Why VAEs Work for Tabular EHR Data

Three properties make VAEs well-suited for this application:

Mixed data types. The separate reconstruction heads (MSE for continuous, BCE for binary) handle the heterogeneous feature types that are ubiquitous in clinical data. GANs require careful architecture engineering for mixed types, and diffusion models for tabular data are still an active research area.
Correlation preservation through the latent bottleneck. The latent space forces the model to learn a compressed representation that captures the joint distribution, not just individual marginals. The correlation between HbA1c and diabetes, for example, is preserved because both are functions of the same latent variables.
Privacy through the information bottleneck. The KL regularizer limits the information the latent space carries about any individual record. With $\beta > 0$, the model learns general patterns (diabetes correlates with high HbA1c and BMI) rather than memorizing specific patient records. This is not a formal privacy guarantee (see Exercise 12.25 for differential privacy), but it provides a practical level of de-identification.

Limitations and Caveats

No formal privacy guarantee.
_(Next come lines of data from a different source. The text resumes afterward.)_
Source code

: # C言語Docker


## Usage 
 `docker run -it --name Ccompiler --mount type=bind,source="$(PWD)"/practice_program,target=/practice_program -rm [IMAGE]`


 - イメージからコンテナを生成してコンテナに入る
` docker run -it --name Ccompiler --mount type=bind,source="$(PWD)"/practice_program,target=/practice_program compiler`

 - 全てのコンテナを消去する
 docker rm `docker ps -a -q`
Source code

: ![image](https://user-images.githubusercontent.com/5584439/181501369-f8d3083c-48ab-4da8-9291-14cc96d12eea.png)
The VAE provides heuristic privacy through the information bottleneck, but does not satisfy differential privacy. For regulatory contexts requiring formal guarantees, combine with DP-SGD (differentially private stochastic gradient descent).
Temporal structure is lost. This approach treats each patient as an independent feature vector. Real EHR data is longitudinal: lab values change over time, diagnoses accumulate, treatments are adjusted. Modeling temporal structure requires sequential generative models (Chapter 9 covers RNNs; combining sequence models with VAEs is an active research area).
Rare conditions are underrepresented. If a condition affects 0.1% of patients, the VAE may not generate it at all — the reconstruction loss is dominated by common patterns. Conditional generation or oversampling strategies (Exercise 12.27) address this partially.
Downstream utility must be validated. High statistical similarity does not guarantee that models trained on synthetic data will perform identically to models trained on real data. Always validate on a held-out real dataset.